Now, for the first time, a team from the J. Craig Venter Institute, the National Institute of Standards, and the Massachusetts Institute of Technology, has made one that can reproduce itself.
Venter Institute researchers built the first synthetic organism in 2010. In 2016, they and their partners created a newer version to see how few genes it would take to make a living creature.
The resulting single cell had 473 genes, the smallest number ever known in a living organism. (The well-known E. coli bacterium has more than 4,000.)
But the new version was too simple: when it tried to reproduce, the single-cell organism either couldn’t fully divide in two or else it would spin off filaments or other odd or partial versions of itself.
Now the team has added back 19 genes, including seven controlling cell division, and the new critter, dubbed JCVI-syn3A, can replicate.

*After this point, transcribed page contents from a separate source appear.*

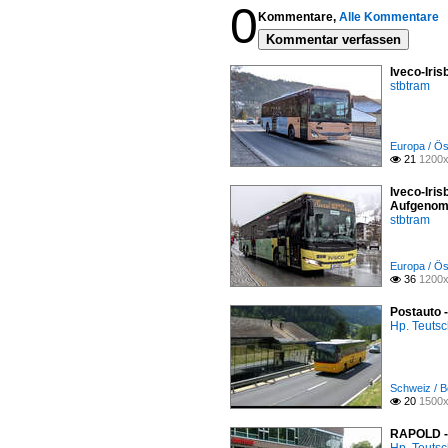
0
Kommentare,
Alle Kommentare
Kommentar verfassen
Iveco-Iri
stbtram
Europa / Ös
21
1200x

Iveco-Iris
Aufgenom
stbtram
Europa / Ös
36
1200x

Postauto 
Hp. Teuts
Schweiz / B
20
1500x

RAPOLD -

The researchers only know what two of the seven genes associated with reproduction actually do. Their next project is to figure out the role of the other five.
TRENDPOST: In 2017, scientists inserted extra DNA instructions into a semi-synthetic one-celled organism, which then produced a brand new protein. The ability to instruct such organisms to reproduce creates the practical means to synthesize organisms able to produce drugs or other substances in mass quantities.
However, as always in technology, there’s a dark side: this ability to reproduce could be used to produce bioweapons, for example, or errors or mutations could creep in, spawning malevolent bugs we’ve never seen before and don’t know how to combat.
If technology has taught us anything, it’s that humanity can rarely foresee, and is even more rarely prepared to deal with, its consequences.